*** Block opens ***

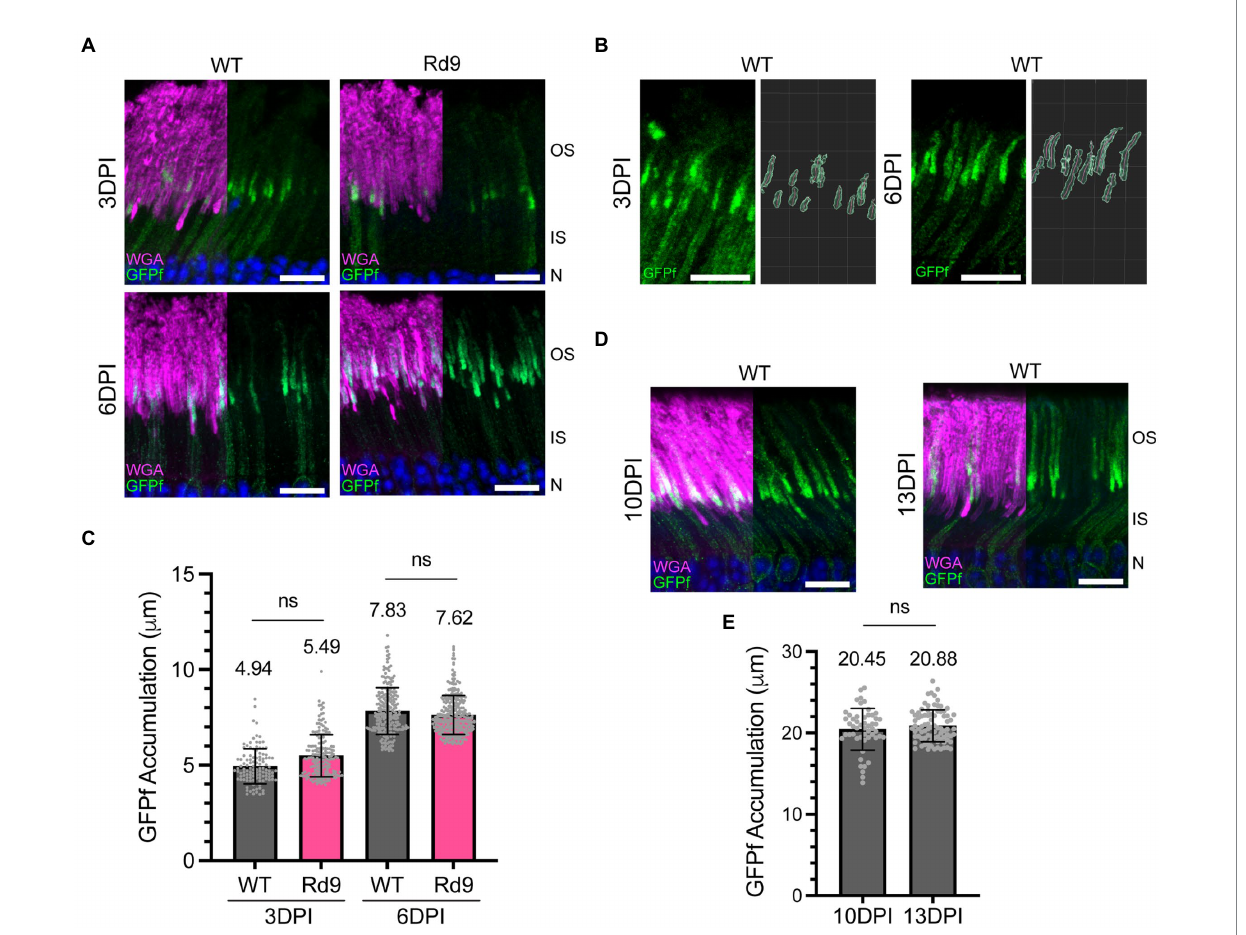
FIGURE 4 Investigating whether the Nrl:CreERT2/GFPf model can be used to measure rates of outer segment renewal. (A) Retinal cross-sections from WT and Rd9 mice on the Nrl:CreERT2/GFPf background at 3 and 6 DPI stained with anti-GFP antibody and WGA. Nuclei are counterstained with Hoechst. Scale bars, 10 μ m. (B) Representative images showing the analysis used to measure the length of GFPf accumulation in outer segments. (C) Bar graph plotting stratified measurements of GFPf accumulation in outer segments. Mean values are displayed above the bars. Error bars represent S.D. Linear mixed modeling: 3 DPI ns p = 0.531 and 6 DPI ns p = 0.896. (D) Retinal cross-sections from WT mice on the Nrl:CreERT2/GFPf background at 10 and 13 DPI stained with anti-GFP antibody and WGA. Nuclei are counterstained with Hoechst. Scale bars, 10 μ m. (E) Bar graph plotting stratified measurements of GFPf accumulation in outer segments. Mean values are displayed above the bars. Error bars represent S.D. Linear mixed modeling: ns p =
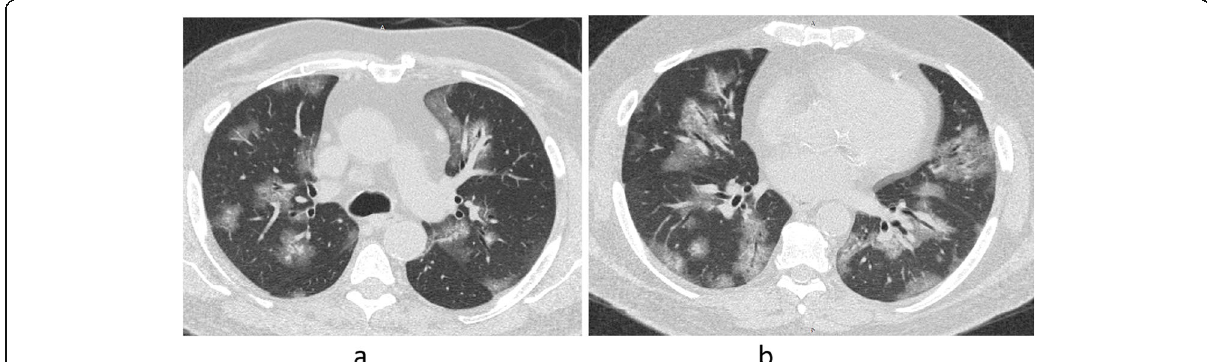
Fig. 2 A 65-year-old male patient: ( a , b ) axial CT lung window at different levels showed multiple scattered irregular patchy ground-glass lesions with crazy-paving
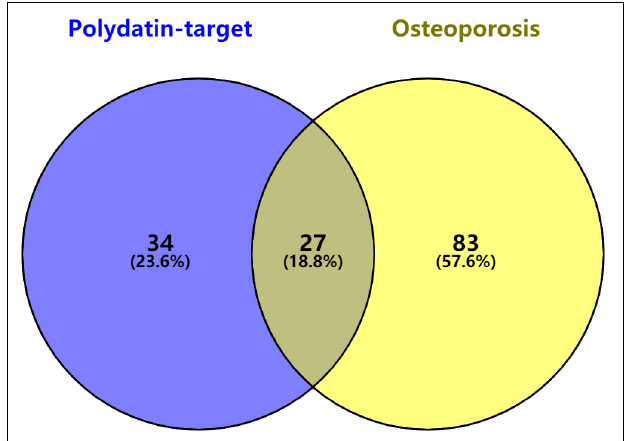
FIGURE 2 | Identification of KEGG pathways shared between polydatin-targeted genes and osteoporosis. Sixty-one polydatin-targeted genes related KEGG pathways, and 110 osteoporosis related KEGG pathways were found; 27 (18.8%) shared KEGG pathways were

*** Block closes ***

[BRIEF]: Copy every line of the listing that contains the word "FIGURE".

[REPLY TO THE EXERCISE]:
FIGURE 4 Investigating whether the Nrl:CreERT2/GFPf model can be used to measure rates of outer segment renewal. (A) Retinal cross-sections from WT and Rd9 mice on the Nrl:CreERT2/GFPf background at 3 and 6 DPI stained with anti-GFP antibody and WGA. Nuclei are counterstained with Hoechst. Scale bars, 10 μ m. (B) Representative images showing the analysis used to measure the length of GFPf accumulation in outer segments. (C) Bar graph plotting stratified measurements of GFPf accumulation in outer segments. Mean values are displayed above the bars. Error bars represent S.D. Linear mixed modeling: 3 DPI ns p = 0.531 and 6 DPI ns p = 0.896. (D) Retinal cross-sections from WT mice on the Nrl:CreERT2/GFPf background at 10 and 13 DPI stained with anti-GFP antibody and WGA. Nuclei are counterstained with Hoechst. Scale bars, 10 μ m. (E) Bar graph plotting stratified measurements of GFPf accumulation in outer segments. Mean values are displayed above the bars. Error bars represent S.D. Linear mixed modeling: ns p =
FIGURE 2 | Identification of KEGG pathways shared between polydatin-targeted genes and osteoporosis. Sixty-one polydatin-targeted genes related KEGG pathways, and 110 osteoporosis related KEGG pathways were found; 27 (18.8%) shared KEGG pathways were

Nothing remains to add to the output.